The Tri-Valley University (TVU) in Pleasanton, California, has been charged by immigration authorities with being part of an effort to defraud, misuse visa permits and indulge in money laundering and other crimes. U.S. Immigration and Customs Enforcement department (ICE) allege that while the students were admitted to the university and resided in California on paper, they were working without status in other parts of the country.
The university is said to have 1,555 students, 95 percent of whom are from India. In their defense, the students point out that they believed Tri-Valley was a bona fide and legitimate university as it was registered with the Student and Exchange Visitor Information System (SEVIS), a database of all foreign students in the United States, which is managed by the Department of Homeland Security (DHS).
While Fox News is already disparaging the students as “illegals,” DHS is primarily at fault for not requiring better accreditation from the educational institutions registered with the program. If it was a fake university, DHS should not have issued visas and allowed the institution to dupe so many students. In fact, the situation warrants a lawsuit against both the school and the Department of Homeland Security. As such, the students should not be penalized with deportation from the United States, especially without the right to due process.

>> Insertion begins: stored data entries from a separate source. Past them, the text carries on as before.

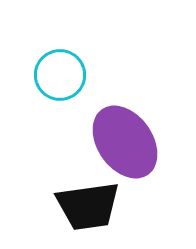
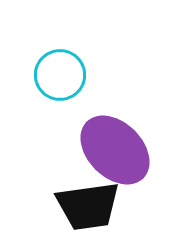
purple ellipse: moved 10 px left, 8 px down; rotated 10 degrees counterclockwise
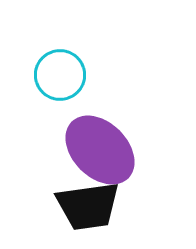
purple ellipse: moved 15 px left
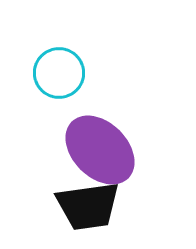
cyan circle: moved 1 px left, 2 px up
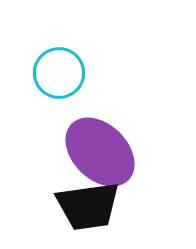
purple ellipse: moved 2 px down
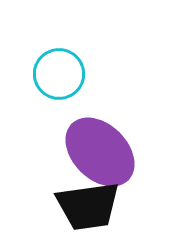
cyan circle: moved 1 px down
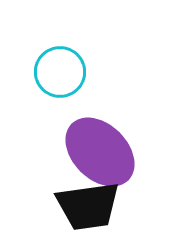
cyan circle: moved 1 px right, 2 px up
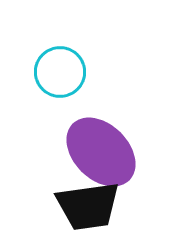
purple ellipse: moved 1 px right
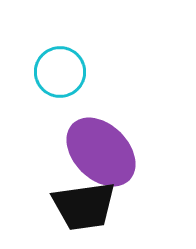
black trapezoid: moved 4 px left
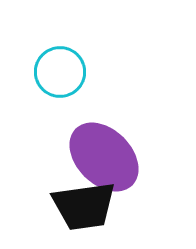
purple ellipse: moved 3 px right, 5 px down
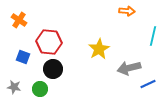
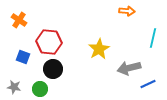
cyan line: moved 2 px down
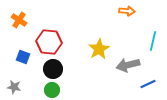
cyan line: moved 3 px down
gray arrow: moved 1 px left, 3 px up
green circle: moved 12 px right, 1 px down
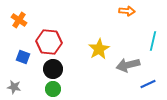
green circle: moved 1 px right, 1 px up
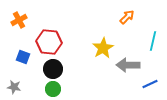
orange arrow: moved 6 px down; rotated 49 degrees counterclockwise
orange cross: rotated 28 degrees clockwise
yellow star: moved 4 px right, 1 px up
gray arrow: rotated 15 degrees clockwise
blue line: moved 2 px right
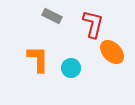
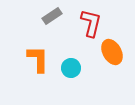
gray rectangle: rotated 60 degrees counterclockwise
red L-shape: moved 2 px left, 1 px up
orange ellipse: rotated 15 degrees clockwise
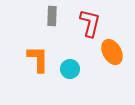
gray rectangle: rotated 54 degrees counterclockwise
red L-shape: moved 1 px left
cyan circle: moved 1 px left, 1 px down
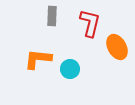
orange ellipse: moved 5 px right, 5 px up
orange L-shape: rotated 84 degrees counterclockwise
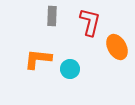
red L-shape: moved 1 px up
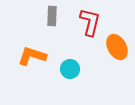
orange L-shape: moved 6 px left, 3 px up; rotated 12 degrees clockwise
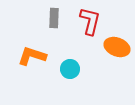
gray rectangle: moved 2 px right, 2 px down
red L-shape: moved 1 px up
orange ellipse: rotated 40 degrees counterclockwise
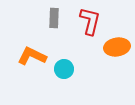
orange ellipse: rotated 30 degrees counterclockwise
orange L-shape: rotated 8 degrees clockwise
cyan circle: moved 6 px left
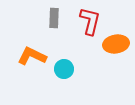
orange ellipse: moved 1 px left, 3 px up
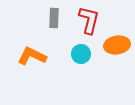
red L-shape: moved 1 px left, 1 px up
orange ellipse: moved 1 px right, 1 px down
cyan circle: moved 17 px right, 15 px up
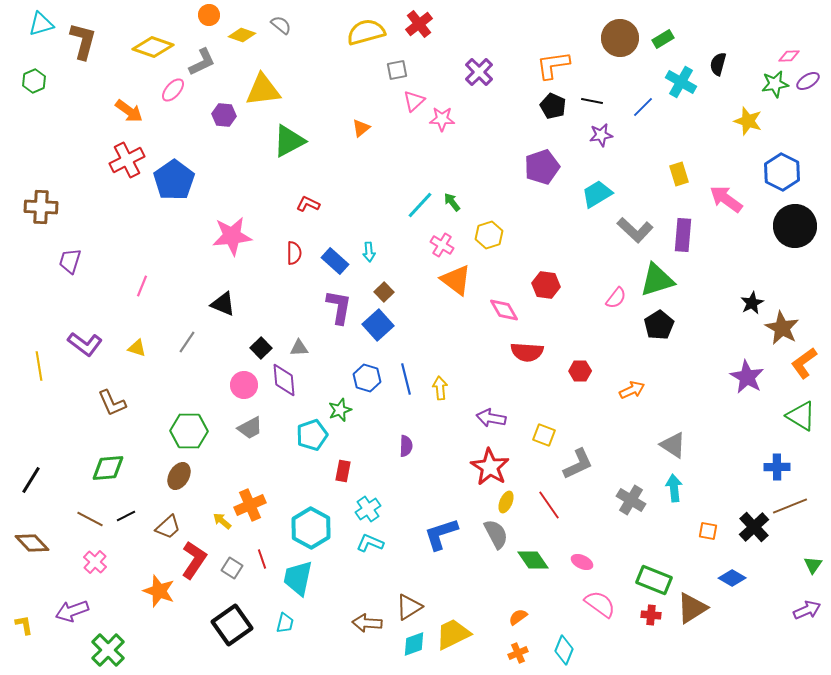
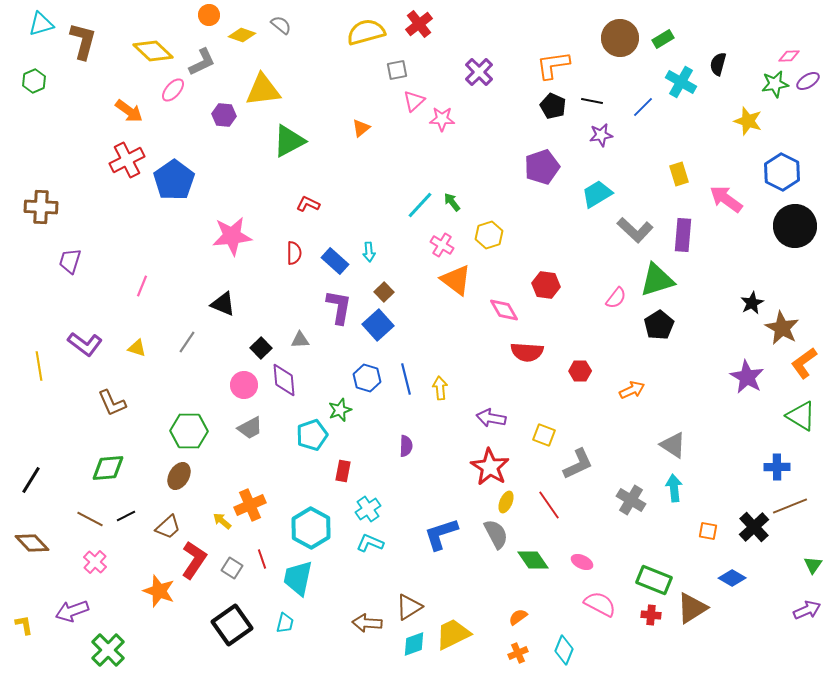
yellow diamond at (153, 47): moved 4 px down; rotated 24 degrees clockwise
gray triangle at (299, 348): moved 1 px right, 8 px up
pink semicircle at (600, 604): rotated 8 degrees counterclockwise
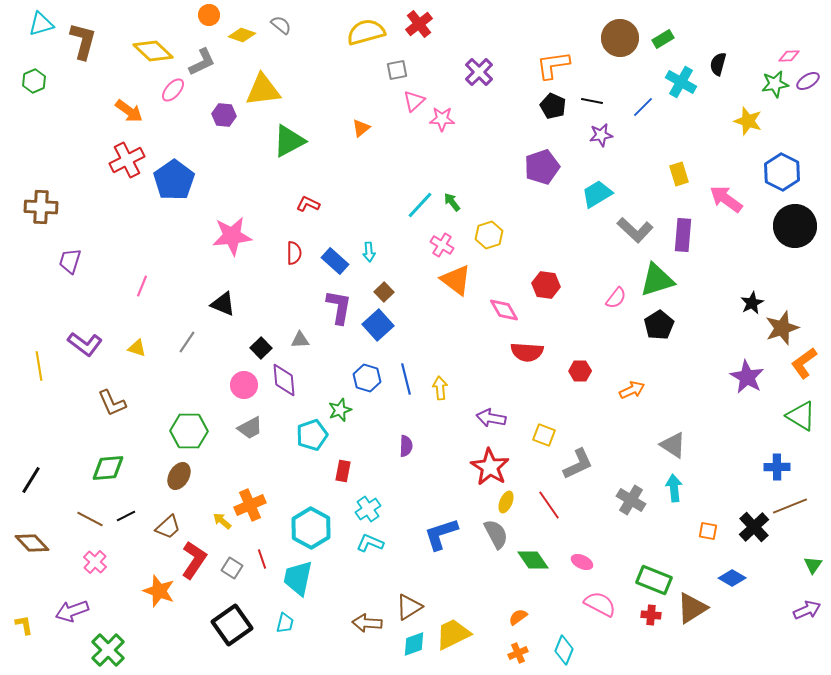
brown star at (782, 328): rotated 24 degrees clockwise
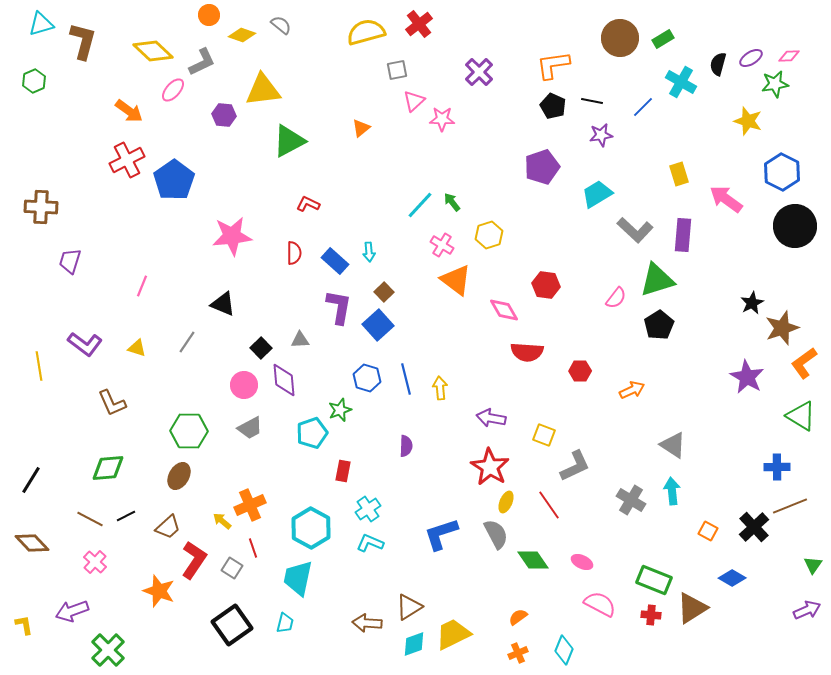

Currently, the students from Tri-Valley have their SEVIS information blocked by DHS without which they cannot seek transfers or admissions to other universities and the students are under electronic surveillance. India has already demanded that the students be treated fairly and expressed concern. The Ministry of External Affairs stated that “we have conveyed to the US authorities that the students, most of who are victims themselves, must be treated fairly and reasonably, and that the use of monitors on a group of students, who were detained and later released with monitors in accordance with US laws, is unwarranted and should be removed.”
The Indian embassy in Washington D.C. has launched an email helpline for all Indian students who were duped by the University. Students can email firstname.lastname@example.org and email@example.com to seek guidance from the authorities and to ensure that they are not subjected to any kind of discrimination.
The Tri-Valley students did not violate any laws. They should be allowed to continue their studies at other respectable institutions or return home to India without being placed in deportation proceedings. Ask the State Department and DHS for leniency on behalf of these students who were only aspiring to work hard and pursue their American dreams.